AMY PAMINTUAN: You feel that economic problems are strengthening the opposition?
VP LENI: In a way, it is. But it’s not a welcome—you know, we’re… we’re affected by it all, so it’s not something— You know, you always wish to be more united, you always wish to be stronger as a coalition, but not at the expense of the plight of our people. We think when… when we talk of inflation, when we talk of our rice crisis, we should… we should be willing to set aside politics and work together as one.

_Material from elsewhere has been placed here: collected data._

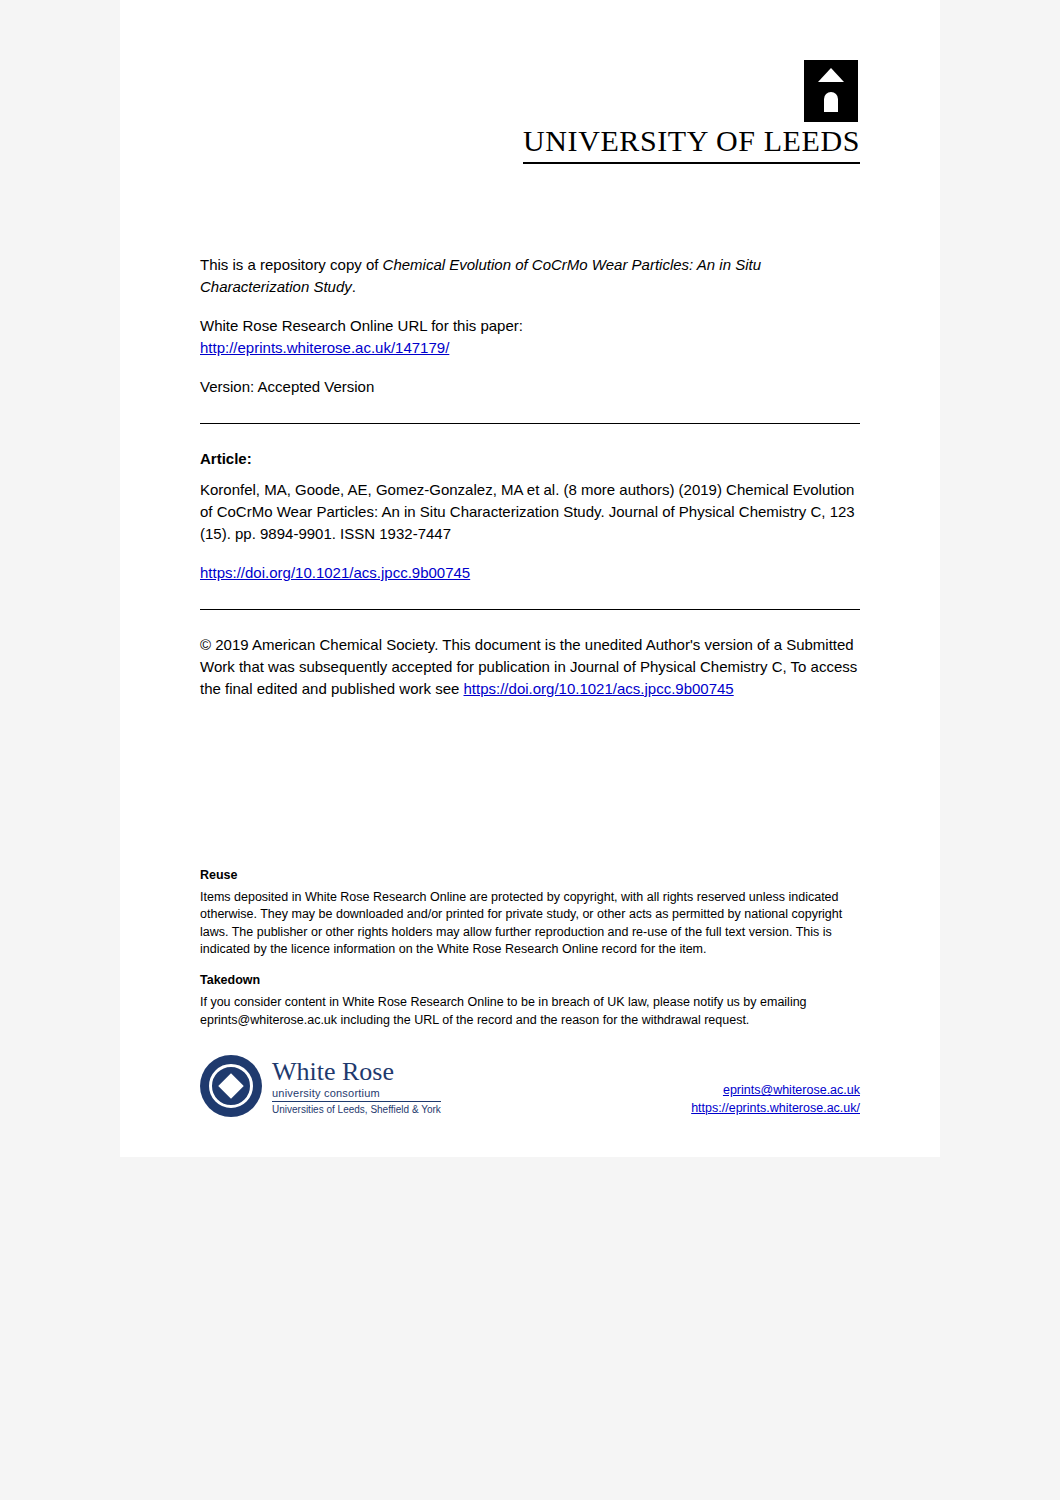UNIVERSITY OF LEEDS
This is a repository copy of Chemical Evolution of CoCrMo Wear Particles: An in Situ Characterization Study.
White Rose Research Online URL for this paper:
http://eprints.whiterose.ac.uk/147179/
Version: Accepted Version
Article:
Koronfel, MA, Goode, AE, Gomez-Gonzalez, MA et al. (8 more authors) (2019) Chemical Evolution of CoCrMo Wear Particles: An in Situ Characterization Study. Journal of Physical Chemistry C, 123 (15). pp. 9894-9901. ISSN 1932-7447
https://doi.org/10.1021/acs.jpcc.9b00745
© 2019 American Chemical Society. This document is the unedited Author's version of a Submitted Work that was subsequently accepted for publication in Journal of Physical Chemistry C, To access the final edited and published work see https://doi.org/10.1021/acs.jpcc.9b00745
Reuse
Items deposited in White Rose Research Online are protected by copyright, with all rights reserved unless indicated otherwise. They may be downloaded and/or printed for private study, or other acts as permitted by national copyright laws. The publisher or other rights holders may allow further reproduction and re-use of the full text version. This is indicated by the licence information on the White Rose Research Online record for the item.
Takedown
If you consider content in White Rose Research Online to be in breach of UK law, please notify us by emailing eprints@whiterose.ac.uk including the URL of the record and the reason for the withdrawal request.
White Rose
university consortium
Universities of Leeds, Sheffield & York
eprints@whiterose.ac.uk https://eprints.whiterose.ac.uk/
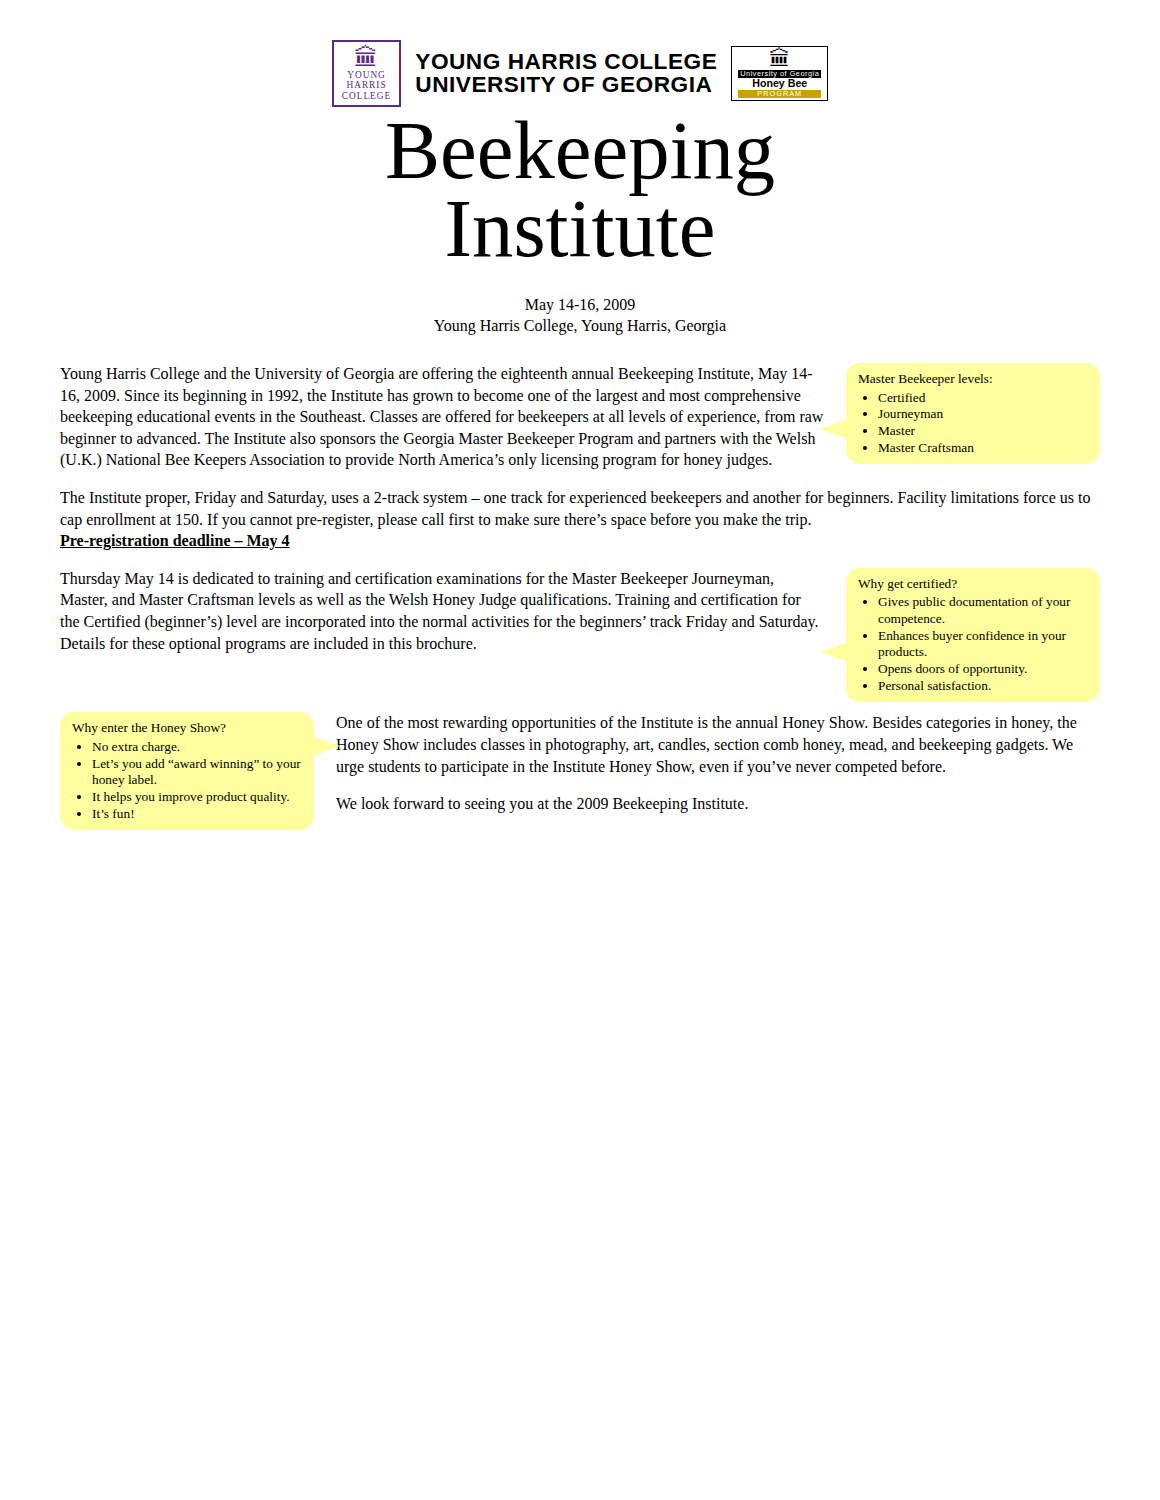🏛 YOUNG
HARRIS
COLLEGE
YOUNG HARRIS COLLEGE
UNIVERSITY OF GEORGIA
🏛 University of Georgia Honey Bee PROGRAM
Beekeeping
Institute
May 14-16, 2009
Young Harris College, Young Harris, Georgia
Master Beekeeper levels:
Certified
Journeyman
Master
Master Craftsman
Young Harris College and the University of Georgia are offering the eighteenth annual Beekeeping Institute, May 14-16, 2009. Since its beginning in 1992, the Institute has grown to become one of the largest and most comprehensive beekeeping educational events in the Southeast. Classes are offered for beekeepers at all levels of experience, from raw beginner to advanced. The Institute also sponsors the Georgia Master Beekeeper Program and partners with the Welsh (U.K.) National Bee Keepers Association to provide North America’s only licensing program for honey judges.
The Institute proper, Friday and Saturday, uses a 2-track system – one track for experienced beekeepers and another for beginners. Facility limitations force us to cap enrollment at 150. If you cannot pre-register, please call first to make sure there’s space before you make the trip.
Pre-registration deadline – May 4
Why get certified?
Gives public documentation of your competence.
Enhances buyer confidence in your products.
Opens doors of opportunity.
Personal satisfaction.
Thursday May 14 is dedicated to training and certification examinations for the Master Beekeeper Journeyman, Master, and Master Craftsman levels as well as the Welsh Honey Judge qualifications. Training and certification for the Certified (beginner’s) level are incorporated into the normal activities for the beginners’ track Friday and Saturday. Details for these optional programs are included in this brochure.
Why enter the Honey Show?
No extra charge.
Let’s you add “award winning” to your honey label.
It helps you improve product quality.
It’s fun!
One of the most rewarding opportunities of the Institute is the annual Honey Show. Besides categories in honey, the Honey Show includes classes in photography, art, candles, section comb honey, mead, and beekeeping gadgets. We urge students to participate in the Institute Honey Show, even if you’ve never competed before.
We look forward to seeing you at the 2009 Beekeeping Institute.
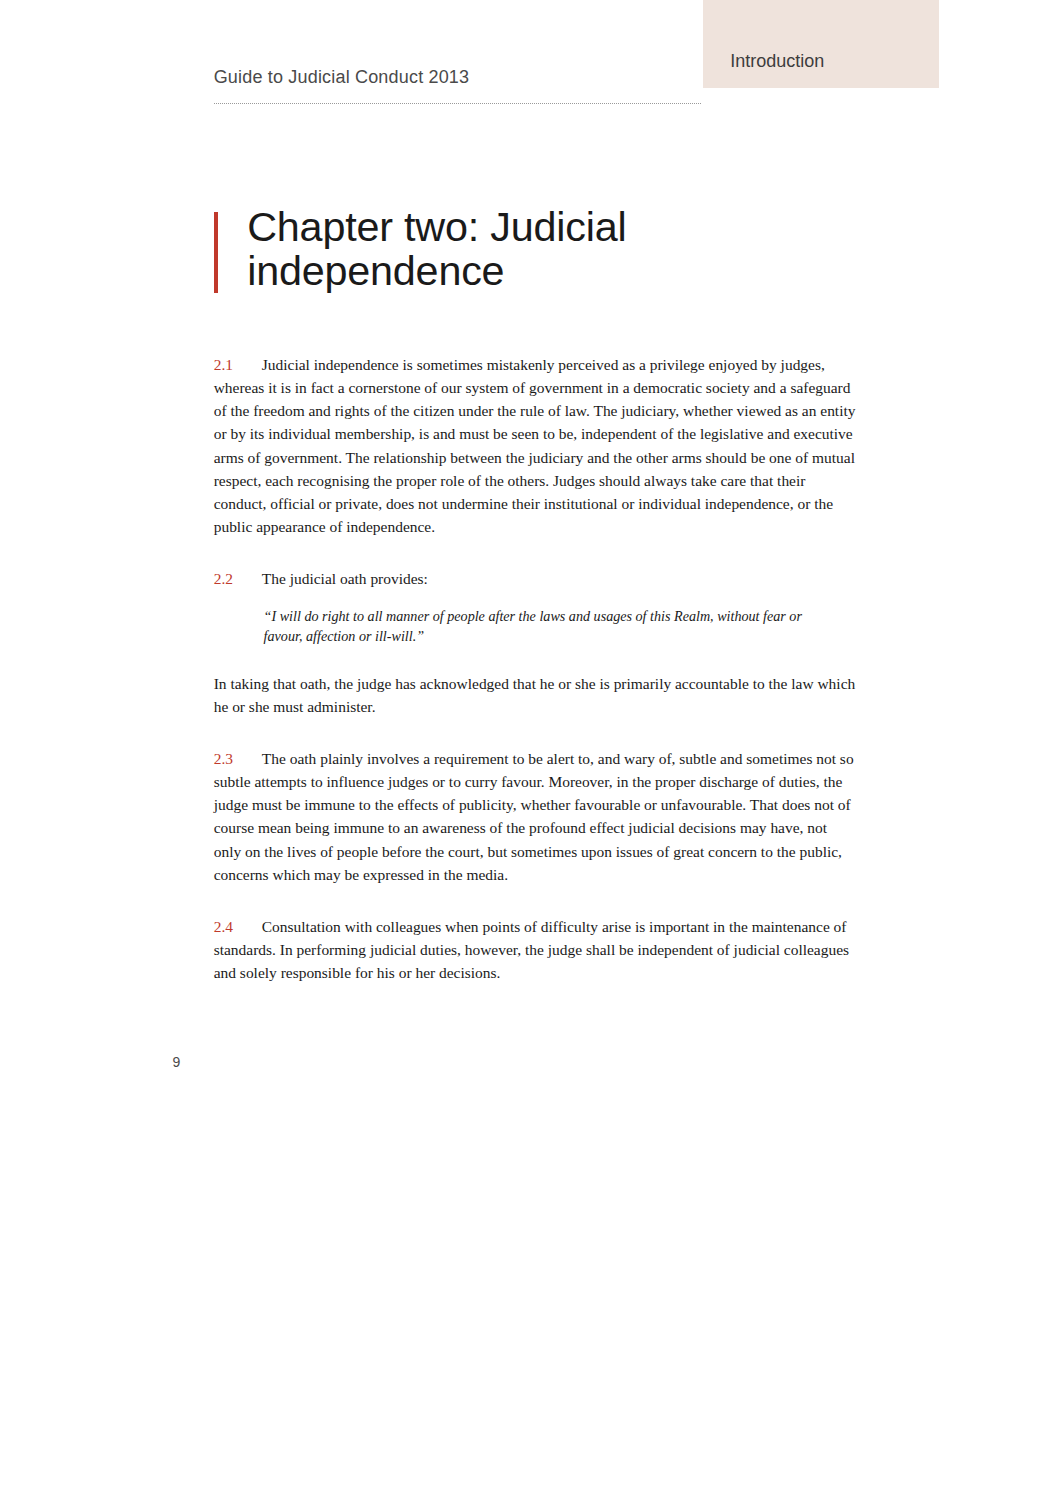Guide to Judicial Conduct 2013
Introduction
Chapter two: Judicial independence
2.1 Judicial independence is sometimes mistakenly perceived as a privilege enjoyed by judges, whereas it is in fact a cornerstone of our system of government in a democratic society and a safeguard of the freedom and rights of the citizen under the rule of law. The judiciary, whether viewed as an entity or by its individual membership, is and must be seen to be, independent of the legislative and executive arms of government. The relationship between the judiciary and the other arms should be one of mutual respect, each recognising the proper role of the others. Judges should always take care that their conduct, official or private, does not undermine their institutional or individual independence, or the public appearance of independence.
2.2 The judicial oath provides:
“I will do right to all manner of people after the laws and usages of this Realm, without fear or favour, affection or ill-will.”
In taking that oath, the judge has acknowledged that he or she is primarily accountable to the law which he or she must administer.
2.3 The oath plainly involves a requirement to be alert to, and wary of, subtle and sometimes not so subtle attempts to influence judges or to curry favour. Moreover, in the proper discharge of duties, the judge must be immune to the effects of publicity, whether favourable or unfavourable. That does not of course mean being immune to an awareness of the profound effect judicial decisions may have, not only on the lives of people before the court, but sometimes upon issues of great concern to the public, concerns which may be expressed in the media.
2.4 Consultation with colleagues when points of difficulty arise is important in the maintenance of standards. In performing judicial duties, however, the judge shall be independent of judicial colleagues and solely responsible for his or her decisions.
9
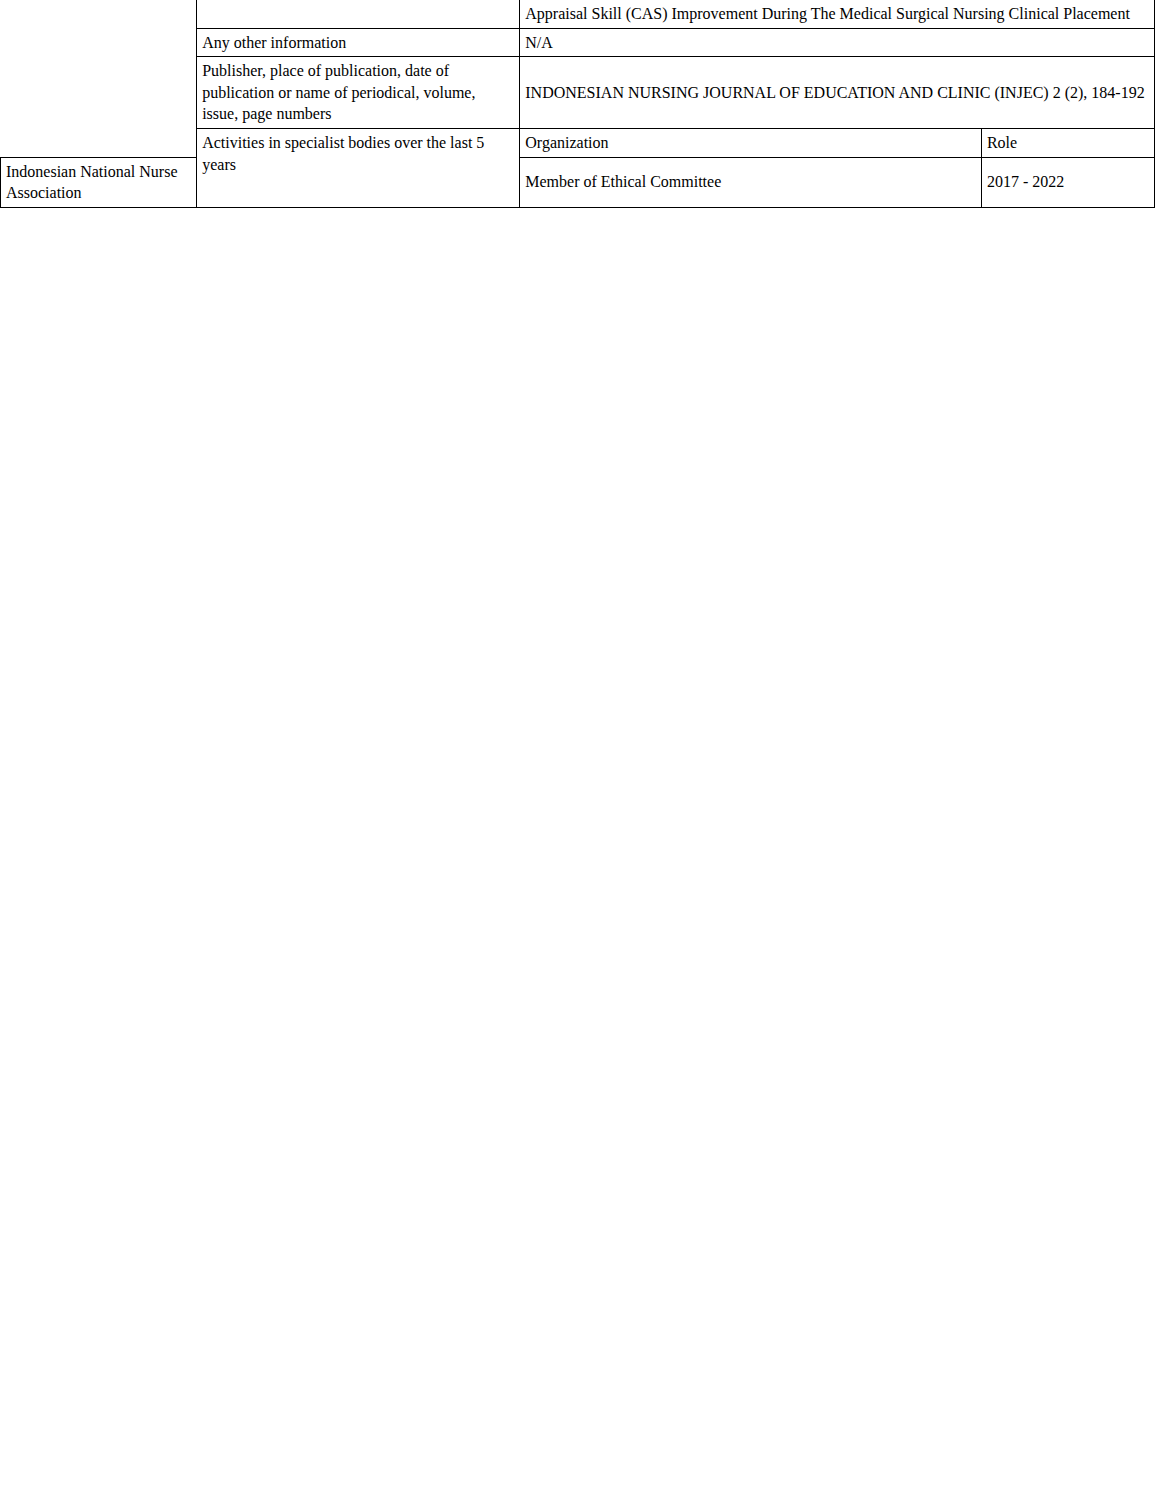| | | Appraisal Skill (CAS) Improvement During The Medical Surgical Nursing Clinical Placement |
| Any other information | N/A |
| Publisher, place of publication, date of publication or name of periodical, volume, issue, page numbers | INDONESIAN NURSING JOURNAL OF EDUCATION AND CLINIC (INJEC) 2 (2), 184-192 |
| Activities in specialist bodies over the last 5 years | Organization | Role | Period |
| Indonesian National Nurse Association | Member of Ethical Committee | 2017 - 2022 |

We have seen so much suffering on the ground. You know, as part of my Angat Buhay—our Angat Buhay—program, I visit the poorest towns and munici—the poorest towns and provinces—at least two days every week. And we hear of the same complaints over and over again: how poorer they all feel now. How some people do not eat three square meals a day anymore. You know, while it helped strengthen the opposition, you would want it to be resolved right away. And we are frustrated, how government has responded to the crisis. We think that it would have helped if it was addressed directly when it was just starting, that people should have the impression that the President is on top of the situation. Because we all know that confusion and fear among the people will drive the inflation further. That’s why I was telling you earlier that… that during the… the interview of Attorney Panelo to the President, I was very frustrated that he did not address it in the manner that I felt that he should have, because it would have, if at all, assured some of our… some of our kababayans that government is on top of the situation.
ROBY ALAMPAY: Madam Vice President, we only have about half a minute left. We’ll let you have the final word to the people.
VP LENI: Iyong sa atin pong mga kababayan, nagdaraan po tayo ngayon sa matinding pagsubok. Iyong pagtaasan ng presyo ng mga bilihin, iyong pong kakulangan sa bigas. Iyong sa akin lang po, panahon ito para magkaisa tayo. Malapit— Totoong malapit na iyong eleksyon, totoong marami tayong mga hindi pinagkakasunduan, pero pagdating sa kahirapan ng ating mga kababayan, kailangan magtulungan tayo.
At ito siguro, hinihingi ko din sa ating Pangulo saka sa iba pang members of the official family, na assure us that you’re on top of things. Kinakailangan namin bilang mga mamamayan maintindihan na alam niyo kung saan kami dadalhin. Iyong nakakapahirap kasi ng sitwasyon ngayon… iyong… iyong ginagawa sa araw-araw ng pamahalaan, lalong nakakadagdag sa kalituhan. Iyong hinihiling lang sana namin, sabihin sa atin saan ba tayo patutungo? Ano iyong plano para sa bansa? Para— Iyon iyong kailangan para magkaisa tayong lahat. Mahirap magkaisa kung hindi alam kung saan… saan iyong daan. Kaya iyong sa atin, we look for leadership now. We ask the President to set aside all things political and concentrate on what’s urgent. And what’s more urgent than the hunger and the suffering being experienced by our people?
ROBY ALAMPAY: Vice President Leni Robredo, maraming salamat po.
VP LENI: Maraming salamat.
ROBY ALAMPAY: And that will be all for this edition of The Chiefs, but we hope what was discussed here will keep the conversation going. I’m Roby Alampay of BusinessWorld.
AMY PAMINTUAN: I’m Amy Pamintuan of The Philippine Star.
ED LINGAO: I am Ed Lingao of News5. And we are One News.